What is required:
Could you repeat the whole listing below exactly as it stands?

============

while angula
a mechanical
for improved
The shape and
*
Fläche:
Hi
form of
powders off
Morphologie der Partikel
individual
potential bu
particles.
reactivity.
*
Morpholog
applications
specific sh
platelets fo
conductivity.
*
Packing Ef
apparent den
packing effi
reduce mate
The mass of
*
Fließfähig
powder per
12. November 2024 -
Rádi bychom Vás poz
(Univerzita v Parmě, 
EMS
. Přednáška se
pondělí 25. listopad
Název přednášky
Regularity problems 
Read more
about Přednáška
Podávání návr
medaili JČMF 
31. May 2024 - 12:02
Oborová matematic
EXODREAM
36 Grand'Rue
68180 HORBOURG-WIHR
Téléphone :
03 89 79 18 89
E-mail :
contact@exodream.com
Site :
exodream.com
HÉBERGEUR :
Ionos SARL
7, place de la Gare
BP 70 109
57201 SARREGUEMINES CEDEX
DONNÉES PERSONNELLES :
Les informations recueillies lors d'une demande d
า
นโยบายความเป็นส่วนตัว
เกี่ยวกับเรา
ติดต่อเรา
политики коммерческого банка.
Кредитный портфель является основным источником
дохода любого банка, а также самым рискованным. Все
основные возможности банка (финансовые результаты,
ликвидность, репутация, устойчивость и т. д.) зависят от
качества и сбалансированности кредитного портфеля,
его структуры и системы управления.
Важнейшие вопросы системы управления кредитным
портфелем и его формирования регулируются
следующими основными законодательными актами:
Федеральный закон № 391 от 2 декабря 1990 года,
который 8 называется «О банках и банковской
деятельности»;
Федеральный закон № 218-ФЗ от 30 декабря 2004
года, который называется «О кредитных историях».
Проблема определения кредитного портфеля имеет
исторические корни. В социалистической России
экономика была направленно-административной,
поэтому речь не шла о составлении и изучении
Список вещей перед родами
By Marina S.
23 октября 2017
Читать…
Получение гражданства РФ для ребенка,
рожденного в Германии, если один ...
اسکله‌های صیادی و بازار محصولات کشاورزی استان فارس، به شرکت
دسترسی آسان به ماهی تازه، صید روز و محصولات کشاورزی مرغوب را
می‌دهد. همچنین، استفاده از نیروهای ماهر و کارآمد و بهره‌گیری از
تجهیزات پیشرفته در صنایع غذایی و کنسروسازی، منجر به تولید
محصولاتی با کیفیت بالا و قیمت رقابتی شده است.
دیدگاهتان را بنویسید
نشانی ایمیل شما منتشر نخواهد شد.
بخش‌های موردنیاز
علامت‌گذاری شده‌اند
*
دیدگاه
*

============

Solution for this problem:
while angula
a mechanical
for improved
The shape and
*
Fläche:
Hi
form of
powders off
Morphologie der Partikel
individual
potential bu
particles.
reactivity.
*
Morpholog
applications
specific sh
platelets fo
conductivity.
*
Packing Ef
apparent den
packing effi
reduce mate
The mass of
*
Fließfähig
powder per
12. November 2024 -
Rádi bychom Vás poz
(Univerzita v Parmě, 
EMS
. Přednáška se
pondělí 25. listopad
Název přednášky
Regularity problems 
Read more
about Přednáška
Podávání návr
medaili JČMF 
31. May 2024 - 12:02
Oborová matematic
EXODREAM
36 Grand'Rue
68180 HORBOURG-WIHR
Téléphone :
03 89 79 18 89
E-mail :
contact@exodream.com
Site :
exodream.com
HÉBERGEUR :
Ionos SARL
7, place de la Gare
BP 70 109
57201 SARREGUEMINES CEDEX
DONNÉES PERSONNELLES :
Les informations recueillies lors d'une demande d
า
นโยบายความเป็นส่วนตัว
เกี่ยวกับเรา
ติดต่อเรา
политики коммерческого банка.
Кредитный портфель является основным источником
дохода любого банка, а также самым рискованным. Все
основные возможности банка (финансовые результаты,
ликвидность, репутация, устойчивость и т. д.) зависят от
качества и сбалансированности кредитного портфеля,
его структуры и системы управления.
Важнейшие вопросы системы управления кредитным
портфелем и его формирования регулируются
следующими основными законодательными актами:
Федеральный закон № 391 от 2 декабря 1990 года,
который 8 называется «О банках и банковской
деятельности»;
Федеральный закон № 218-ФЗ от 30 декабря 2004
года, который называется «О кредитных историях».
Проблема определения кредитного портфеля имеет
исторические корни. В социалистической России
экономика была направленно-административной,
поэтому речь не шла о составлении и изучении
Список вещей перед родами
By Marina S.
23 октября 2017
Читать…
Получение гражданства РФ для ребенка,
рожденного в Германии, если один ...
اسکله‌های صیادی و بازار محصولات کشاورزی استان فارس، به شرکت
دسترسی آسان به ماهی تازه، صید روز و محصولات کشاورزی مرغوب را
می‌دهد. همچنین، استفاده از نیروهای ماهر و کارآمد و بهره‌گیری از
تجهیزات پیشرفته در صنایع غذایی و کنسروسازی، منجر به تولید
محصولاتی با کیفیت بالا و قیمت رقابتی شده است.
دیدگاهتان را بنویسید
نشانی ایمیل شما منتشر نخواهد شد.
بخش‌های موردنیاز
علامت‌گذاری شده‌اند
*
دیدگاه
*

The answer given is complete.